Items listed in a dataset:
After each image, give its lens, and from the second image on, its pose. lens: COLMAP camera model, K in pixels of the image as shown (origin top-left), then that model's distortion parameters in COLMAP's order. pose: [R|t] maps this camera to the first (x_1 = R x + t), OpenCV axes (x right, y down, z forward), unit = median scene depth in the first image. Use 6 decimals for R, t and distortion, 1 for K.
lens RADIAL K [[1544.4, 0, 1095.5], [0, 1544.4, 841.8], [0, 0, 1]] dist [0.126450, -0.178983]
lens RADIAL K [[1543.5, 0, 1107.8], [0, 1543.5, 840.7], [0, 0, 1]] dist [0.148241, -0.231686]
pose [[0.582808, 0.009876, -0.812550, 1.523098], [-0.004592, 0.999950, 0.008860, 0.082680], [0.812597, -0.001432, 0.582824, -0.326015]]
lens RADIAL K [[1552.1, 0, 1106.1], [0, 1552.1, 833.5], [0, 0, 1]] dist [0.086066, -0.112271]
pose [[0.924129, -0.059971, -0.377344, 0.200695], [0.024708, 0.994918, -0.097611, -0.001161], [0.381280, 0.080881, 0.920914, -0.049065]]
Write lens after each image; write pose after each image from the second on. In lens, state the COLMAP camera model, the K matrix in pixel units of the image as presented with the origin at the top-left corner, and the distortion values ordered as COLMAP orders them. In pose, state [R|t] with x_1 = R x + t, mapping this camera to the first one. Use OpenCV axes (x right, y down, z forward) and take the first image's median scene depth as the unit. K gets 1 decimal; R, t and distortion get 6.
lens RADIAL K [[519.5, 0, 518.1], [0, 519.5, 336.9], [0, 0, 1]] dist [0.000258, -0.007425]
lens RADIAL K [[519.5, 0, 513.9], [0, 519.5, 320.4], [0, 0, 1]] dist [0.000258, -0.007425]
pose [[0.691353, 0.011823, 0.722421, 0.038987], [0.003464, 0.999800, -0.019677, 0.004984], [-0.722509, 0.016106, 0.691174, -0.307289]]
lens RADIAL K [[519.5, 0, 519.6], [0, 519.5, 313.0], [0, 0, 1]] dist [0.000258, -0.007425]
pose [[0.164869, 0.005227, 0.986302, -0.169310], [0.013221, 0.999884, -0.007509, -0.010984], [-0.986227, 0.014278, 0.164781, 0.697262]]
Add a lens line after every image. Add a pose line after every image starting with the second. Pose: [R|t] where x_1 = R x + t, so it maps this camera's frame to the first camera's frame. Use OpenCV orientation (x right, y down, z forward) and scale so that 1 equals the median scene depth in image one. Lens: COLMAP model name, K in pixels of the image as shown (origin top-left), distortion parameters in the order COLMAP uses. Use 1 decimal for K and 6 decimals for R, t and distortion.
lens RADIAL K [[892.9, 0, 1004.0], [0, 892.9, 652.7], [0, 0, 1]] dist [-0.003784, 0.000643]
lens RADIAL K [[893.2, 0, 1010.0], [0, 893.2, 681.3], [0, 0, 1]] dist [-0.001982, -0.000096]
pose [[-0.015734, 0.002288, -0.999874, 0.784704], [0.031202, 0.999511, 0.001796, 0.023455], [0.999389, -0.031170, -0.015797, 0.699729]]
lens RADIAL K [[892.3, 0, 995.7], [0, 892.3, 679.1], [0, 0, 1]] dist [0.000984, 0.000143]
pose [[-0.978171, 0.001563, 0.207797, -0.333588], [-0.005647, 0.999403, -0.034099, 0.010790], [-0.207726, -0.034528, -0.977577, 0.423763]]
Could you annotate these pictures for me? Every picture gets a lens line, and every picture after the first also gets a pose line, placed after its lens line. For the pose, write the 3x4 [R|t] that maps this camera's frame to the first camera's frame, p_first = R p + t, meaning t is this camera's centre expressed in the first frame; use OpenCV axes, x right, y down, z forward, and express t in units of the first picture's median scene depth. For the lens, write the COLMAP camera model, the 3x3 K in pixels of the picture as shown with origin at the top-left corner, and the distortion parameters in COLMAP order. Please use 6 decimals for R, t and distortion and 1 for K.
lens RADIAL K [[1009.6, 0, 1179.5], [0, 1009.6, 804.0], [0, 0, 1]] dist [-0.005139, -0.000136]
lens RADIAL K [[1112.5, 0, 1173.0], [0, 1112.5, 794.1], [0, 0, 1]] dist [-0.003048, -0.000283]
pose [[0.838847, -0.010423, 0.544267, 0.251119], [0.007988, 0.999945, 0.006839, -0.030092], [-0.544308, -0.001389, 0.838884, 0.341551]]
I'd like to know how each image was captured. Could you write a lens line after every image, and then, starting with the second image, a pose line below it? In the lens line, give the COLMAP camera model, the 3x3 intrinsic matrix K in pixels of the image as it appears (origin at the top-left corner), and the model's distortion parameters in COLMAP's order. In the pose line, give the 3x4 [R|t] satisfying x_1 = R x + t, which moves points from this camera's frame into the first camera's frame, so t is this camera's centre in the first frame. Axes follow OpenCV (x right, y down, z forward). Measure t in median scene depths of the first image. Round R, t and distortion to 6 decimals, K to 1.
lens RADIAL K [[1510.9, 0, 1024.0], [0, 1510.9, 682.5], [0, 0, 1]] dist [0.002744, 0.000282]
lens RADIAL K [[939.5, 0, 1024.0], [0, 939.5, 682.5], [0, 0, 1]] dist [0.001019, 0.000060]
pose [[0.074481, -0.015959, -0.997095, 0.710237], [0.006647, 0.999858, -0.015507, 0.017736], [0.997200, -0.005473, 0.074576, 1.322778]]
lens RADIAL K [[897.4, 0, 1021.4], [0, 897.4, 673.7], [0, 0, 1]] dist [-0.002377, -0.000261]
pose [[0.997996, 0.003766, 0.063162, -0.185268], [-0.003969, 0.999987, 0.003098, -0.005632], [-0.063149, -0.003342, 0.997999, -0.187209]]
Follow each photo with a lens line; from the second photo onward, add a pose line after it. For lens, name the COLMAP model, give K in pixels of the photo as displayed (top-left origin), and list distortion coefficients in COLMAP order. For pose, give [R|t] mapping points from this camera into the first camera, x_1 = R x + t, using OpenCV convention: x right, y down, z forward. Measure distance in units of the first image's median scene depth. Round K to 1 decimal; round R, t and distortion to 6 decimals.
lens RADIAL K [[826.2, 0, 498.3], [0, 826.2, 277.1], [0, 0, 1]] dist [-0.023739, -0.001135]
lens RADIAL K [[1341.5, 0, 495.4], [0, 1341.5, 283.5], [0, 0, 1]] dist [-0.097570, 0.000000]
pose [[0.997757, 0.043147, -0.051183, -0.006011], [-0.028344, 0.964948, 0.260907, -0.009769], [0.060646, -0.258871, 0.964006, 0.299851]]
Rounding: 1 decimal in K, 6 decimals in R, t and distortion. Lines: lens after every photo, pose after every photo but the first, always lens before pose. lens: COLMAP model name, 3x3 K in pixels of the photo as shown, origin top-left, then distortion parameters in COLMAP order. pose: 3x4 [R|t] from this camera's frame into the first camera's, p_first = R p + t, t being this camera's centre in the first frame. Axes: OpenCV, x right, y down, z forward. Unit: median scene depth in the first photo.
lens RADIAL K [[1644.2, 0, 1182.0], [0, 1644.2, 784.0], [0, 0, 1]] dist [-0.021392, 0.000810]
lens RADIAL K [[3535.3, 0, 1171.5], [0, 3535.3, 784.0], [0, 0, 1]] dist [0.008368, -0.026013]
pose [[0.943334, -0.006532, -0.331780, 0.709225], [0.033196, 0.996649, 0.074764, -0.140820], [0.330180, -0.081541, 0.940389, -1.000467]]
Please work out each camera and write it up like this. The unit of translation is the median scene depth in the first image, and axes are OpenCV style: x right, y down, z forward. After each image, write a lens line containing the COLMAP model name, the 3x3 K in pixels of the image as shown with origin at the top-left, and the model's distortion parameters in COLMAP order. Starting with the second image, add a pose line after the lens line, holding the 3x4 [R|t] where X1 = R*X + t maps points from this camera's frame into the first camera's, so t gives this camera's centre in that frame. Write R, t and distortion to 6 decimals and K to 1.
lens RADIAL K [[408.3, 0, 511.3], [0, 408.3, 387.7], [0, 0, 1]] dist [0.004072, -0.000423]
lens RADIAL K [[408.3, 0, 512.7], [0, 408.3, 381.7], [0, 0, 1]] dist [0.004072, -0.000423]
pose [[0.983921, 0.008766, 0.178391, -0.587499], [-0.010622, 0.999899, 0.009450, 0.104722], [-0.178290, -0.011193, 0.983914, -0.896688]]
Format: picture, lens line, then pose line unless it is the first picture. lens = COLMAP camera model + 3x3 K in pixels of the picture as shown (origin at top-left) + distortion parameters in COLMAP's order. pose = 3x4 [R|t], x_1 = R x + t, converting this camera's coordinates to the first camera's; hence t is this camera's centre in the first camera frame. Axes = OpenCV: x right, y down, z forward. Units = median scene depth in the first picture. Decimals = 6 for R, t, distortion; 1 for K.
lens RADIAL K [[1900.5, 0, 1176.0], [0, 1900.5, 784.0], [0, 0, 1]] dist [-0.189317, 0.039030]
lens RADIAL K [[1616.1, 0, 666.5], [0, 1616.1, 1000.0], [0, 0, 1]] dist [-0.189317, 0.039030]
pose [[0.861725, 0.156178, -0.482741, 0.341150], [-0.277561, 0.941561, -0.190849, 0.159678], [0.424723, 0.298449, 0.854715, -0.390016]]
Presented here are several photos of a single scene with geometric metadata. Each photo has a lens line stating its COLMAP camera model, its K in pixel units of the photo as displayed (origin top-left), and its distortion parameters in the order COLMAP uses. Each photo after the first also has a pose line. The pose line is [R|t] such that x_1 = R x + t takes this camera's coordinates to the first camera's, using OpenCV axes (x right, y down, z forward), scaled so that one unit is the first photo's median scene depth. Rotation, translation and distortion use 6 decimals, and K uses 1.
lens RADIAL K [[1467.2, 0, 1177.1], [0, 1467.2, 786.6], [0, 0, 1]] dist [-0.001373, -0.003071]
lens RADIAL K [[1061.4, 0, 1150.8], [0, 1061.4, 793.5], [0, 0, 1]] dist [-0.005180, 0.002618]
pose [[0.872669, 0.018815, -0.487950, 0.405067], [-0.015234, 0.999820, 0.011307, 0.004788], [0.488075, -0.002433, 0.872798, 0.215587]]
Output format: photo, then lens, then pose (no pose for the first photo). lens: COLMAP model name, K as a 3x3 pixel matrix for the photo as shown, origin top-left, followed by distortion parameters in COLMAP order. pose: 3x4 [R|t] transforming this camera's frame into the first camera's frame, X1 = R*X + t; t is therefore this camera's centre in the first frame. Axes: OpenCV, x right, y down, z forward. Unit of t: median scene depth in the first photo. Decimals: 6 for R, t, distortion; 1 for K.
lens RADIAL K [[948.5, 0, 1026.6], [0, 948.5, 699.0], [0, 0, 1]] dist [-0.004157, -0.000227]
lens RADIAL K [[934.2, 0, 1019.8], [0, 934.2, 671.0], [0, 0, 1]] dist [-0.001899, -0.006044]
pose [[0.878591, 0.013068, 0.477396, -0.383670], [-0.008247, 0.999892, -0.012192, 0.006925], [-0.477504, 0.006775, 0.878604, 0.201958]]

● **PROBLEM STATEMENT**
Repeat the rows word for word, beginning at the line that contains "Rounding: 1 decimal" and stopping after the line that contains "-0.011193, 0.983914, -0.896688]]".

● **YOUR SOLUTION**
Rounding: 1 decimal in K, 6 decimals in R, t and distortion. Lines: lens after every photo, pose after every photo but the first, always lens before pose. lens: COLMAP model name, 3x3 K in pixels of the photo as shown, origin top-left, then distortion parameters in COLMAP order. pose: 3x4 [R|t] from this camera's frame into the first camera's, p_first = R p + t, t being this camera's centre in the first frame. Axes: OpenCV, x right, y down, z forward. Unit: median scene depth in the first photo.
lens RADIAL K [[1644.2, 0, 1182.0], [0, 1644.2, 784.0], [0, 0, 1]] dist [-0.021392, 0.000810]
lens RADIAL K [[3535.3, 0, 1171.5], [0, 3535.3, 784.0], [0, 0, 1]] dist [0.008368, -0.026013]
pose [[0.943334, -0.006532, -0.331780, 0.709225], [0.033196, 0.996649, 0.074764, -0.140820], [0.330180, -0.081541, 0.940389, -1.000467]]
Please work out each camera and write it up like this. The unit of translation is the median scene depth in the first image, and axes are OpenCV style: x right, y down, z forward. After each image, write a lens line containing the COLMAP model name, the 3x3 K in pixels of the image as shown with origin at the top-left, and the model's distortion parameters in COLMAP order. Starting with the second image, add a pose line after the lens line, holding the 3x4 [R|t] where X1 = R*X + t maps points from this camera's frame into the first camera's, so t gives this camera's centre in that frame. Write R, t and distortion to 6 decimals and K to 1.
lens RADIAL K [[408.3, 0, 511.3], [0, 408.3, 387.7], [0, 0, 1]] dist [0.004072, -0.000423]
lens RADIAL K [[408.3, 0, 512.7], [0, 408.3, 381.7], [0, 0, 1]] dist [0.004072, -0.000423]
pose [[0.983921, 0.008766, 0.178391, -0.587499], [-0.010622, 0.999899, 0.009450, 0.104722], [-0.178290, -0.011193, 0.983914, -0.896688]]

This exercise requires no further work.